Os factos

Facto 1 – Corte nos salários dos funcionários públicos – Não está escrito no Memorando de entendimento o “corte nos salários”. Está, sim, que o Governo deve congelar os salários no setor público, em termos nominais, em 2012 e 2013, e limitar promoções. Mas porquê? Porque os salários já estavam cortados em 5%. Uma decisão que tinha sido tomada em 2010 pelo Governo socialista de José Sócrates e aplicado desde o início de 2011. Se levarmos à letra a frase do deputado, é verdadeira neste ponto, uma vez que não está inscrito no texto do Programa de Assistência Económico-Financeira (PAEF), mas não o estava porque havia cortes já em vigor. Isso é, aliás, assumido no texto do memorando, quando é dito que o corte em vigor não atingia os salários mais baixos. Mas também não é correto dizer que o PS nunca defendeu o corte nos salários, uma vez que foram iniciados por um Executivo socialista.

Facto 2 – Cortes nas pensões – Na frase que disse em Aveiro, em resposta ao cabeça de lista do PSD por aquele distrito, Luís Montenegro, Pedro Nuno Santos referiu-se também ao corte das pensões. Ora neste ponto, não tem razão, uma vez que o corte nas pensões acima de 1.500 euros já estava decidido no memorando de entendimento. O que não estava inscrito no Memorando foram as consecutivas alterações à Contribuição Extraordinária de Solidariedade (CES).

Facto 3 – Posicionamento do PS – Nas mesmas declarações o deputado acrescenta que os socialistas foram “sempre” contra a “duplicação” da austeridade, ou seja, contra as medidas adicionais impostas pelo Governo no que diz respeito às pensões e aos salários, explica ao Observador. Ou seja, o que quis dizer foi que o partido sempre foi contra essas novas medidas. Ora, se se falar do PS versão António Costa, sim, o posicionamento do atual líder sempre foi contra esses cortes, mesmo quando era apenas presidente da Câmara de Lisboa. Mas não foi sempre a posição oficial do partido. A anterior liderança do PS, quando o secretário-geral do PS era António José Seguro, decidiu-se pela abstenção no Orçamento do Estado para 2012, onde estavam incluídos cortes em salários de funcionários públicos e de pensões, que mais do que duplicavam a austeridade sobre os trabalhadores do Estado. Isto porque ao corte de salários de 5% acrescia o corte dos dois subsídios, o que faria disparar o corte nos rendimentos anuais dos funcionários públicos que recebiam acima de 600 euros (14%). Seguro negociou, recorde-se, o limite mínimo de aplicação dos cortes – e o Governo cedeu um pouco nesse limite.
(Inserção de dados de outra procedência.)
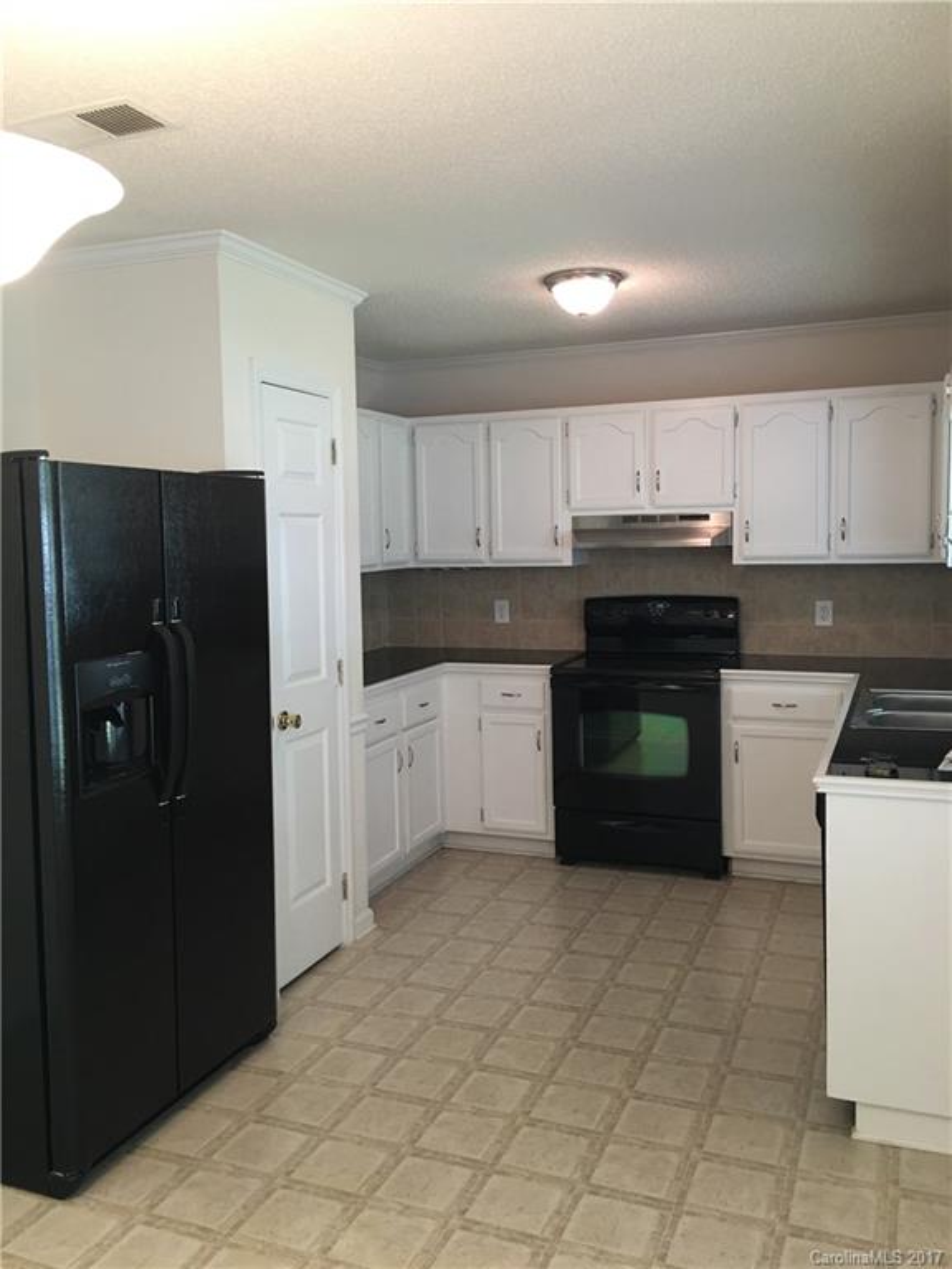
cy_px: 634
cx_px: 476
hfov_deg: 48.2
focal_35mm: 29
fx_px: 1063
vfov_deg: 61.7
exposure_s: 1/15
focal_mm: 4.15
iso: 40
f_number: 2.2
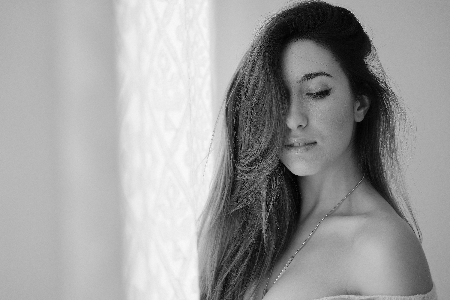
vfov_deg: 25.5
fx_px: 662
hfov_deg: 37.5
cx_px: 225
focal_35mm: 53
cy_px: 150
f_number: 2
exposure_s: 1/110
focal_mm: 35
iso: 400
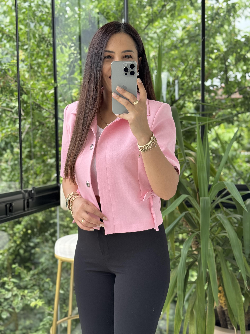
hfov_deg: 30.3
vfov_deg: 39.7
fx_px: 462
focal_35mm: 48
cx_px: 125
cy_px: 167
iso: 64
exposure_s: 1/287
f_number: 1.78
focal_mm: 6.76
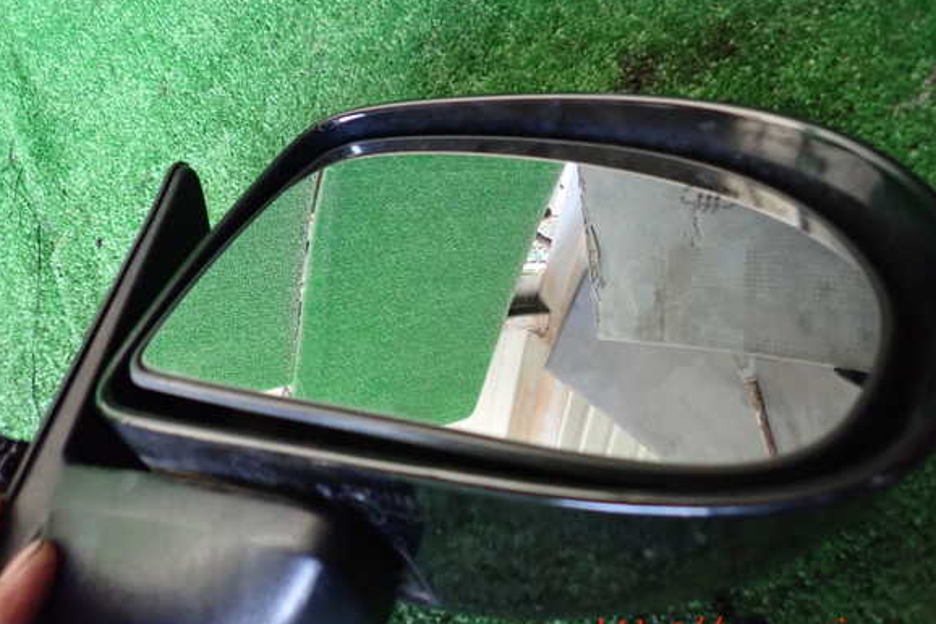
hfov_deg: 67.4
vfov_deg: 47.9
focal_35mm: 27
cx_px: 478
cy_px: 290
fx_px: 702
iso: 1000
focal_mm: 4.5
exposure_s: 1/160
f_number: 2
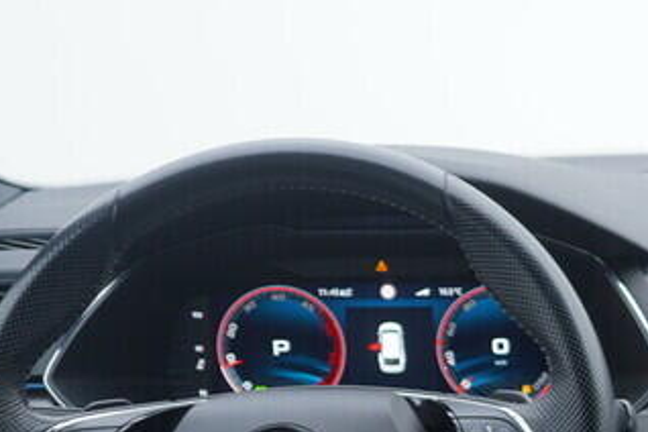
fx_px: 2088
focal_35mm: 116
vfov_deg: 11.6
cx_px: 913
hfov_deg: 16.4
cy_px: 478
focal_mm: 24
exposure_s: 1/40
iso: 125
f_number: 2.8
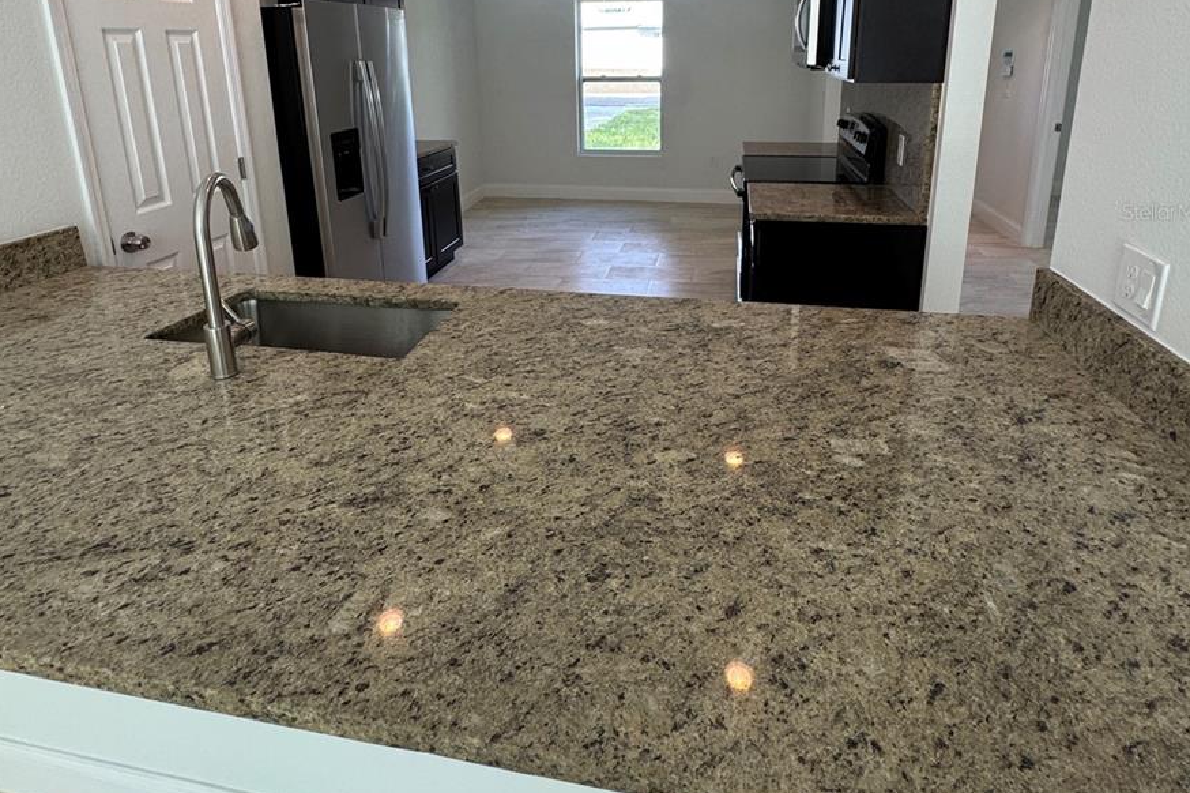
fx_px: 661
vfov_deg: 59.1
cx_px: 606
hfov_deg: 84.0
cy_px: 211
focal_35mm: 20
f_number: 2.2
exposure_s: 1/120
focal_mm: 2.22
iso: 160
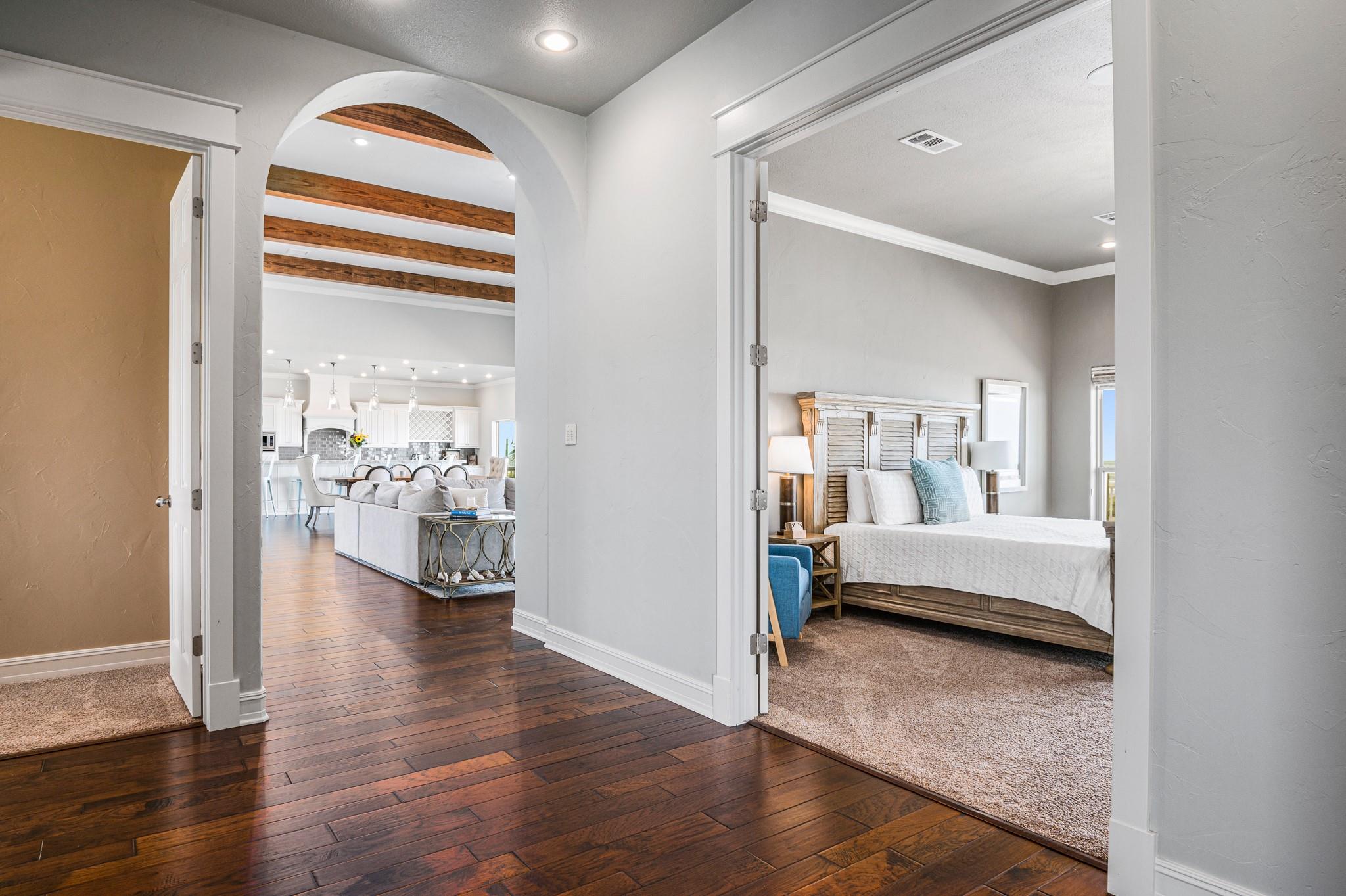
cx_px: 673
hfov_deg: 84.0
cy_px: 448
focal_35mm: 20
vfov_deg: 61.9
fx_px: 747
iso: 640
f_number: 8
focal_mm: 20
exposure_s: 1/6
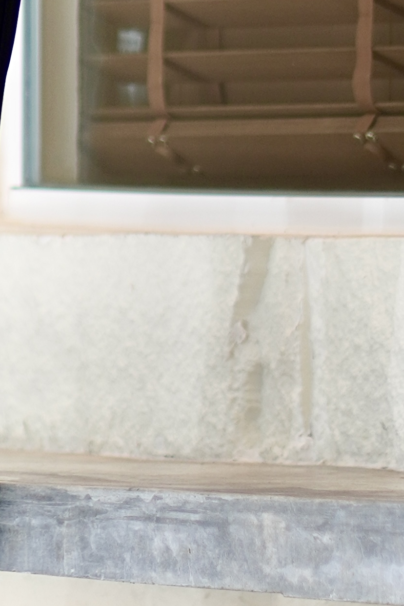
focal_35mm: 553
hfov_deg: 2.5
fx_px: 9311
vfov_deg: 3.7
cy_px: -172
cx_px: -416
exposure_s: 1/500
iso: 100
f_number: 1.8
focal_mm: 85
Mas essa não foi uma posição unânime na bancada socialista. O voto do partido foi discutido numa Comissão Política quente, depois de longas conversas entre António José Seguro e Passos Coelho. Nessa reunião, Pedro Nuno Santos, então vice-presidente da bancada parlamentar com a coordenação da Comissão de Orçamento e Finanças, cargo do qual se demitiria mais tarde, António Costa, Pedro Marques e João Galamba, que faziam parte da comissão que analisava o Orçamento, bateram-se pelo voto contra, mas foi voto vencido. O posicionamento arrastou-se até à votação final do Orçamento, quando 13 deputados admitiram apresentar uma declaração de voto individual por discordarem da disciplina do partido. Seguro decidiu então apresentar uma posição conjunta de toda a bancada a justificar a opção.

Esse foi o único ano em que o PS deu aval a um Orçamento que incluía cortes nos salários e nas pensões. A partir de então, o partido votou sempre contra os Orçamentos e foi um dos partidos que suscitou pedidos de verificação da constitucionalidade dos cortes do Governo Passos-Portas ao Tribunal Constitucional – a estreia, foi, aliás, nesse mesmo orçamento, com alguns deputados do PS e Bloco, contra a própria direção.

Conclusão

Enganador. A tese de que os cortes dos salários e das pensões não estava no Memorando de entendimento não é inteiramente verdade. Um estava, o outro não. Acresce ainda que foi um Governo do PS a levar a cabo os primeiros cortes nos salários – assim como a negociar com a troika a redução do défice que comprometeria o atual Governo. Contudo, também é verdade que com o PS com a liderança de António Costa – e o próprio antes de lá chegar – sempre se disse contra os cortes e, aliás, foi contra a posição formal de Seguro quando este optou pela abstenção do partido na votação do OE para 2012, que mais do que duplicava os cortes nos rendimentos de funcionários públicos e pensionistas.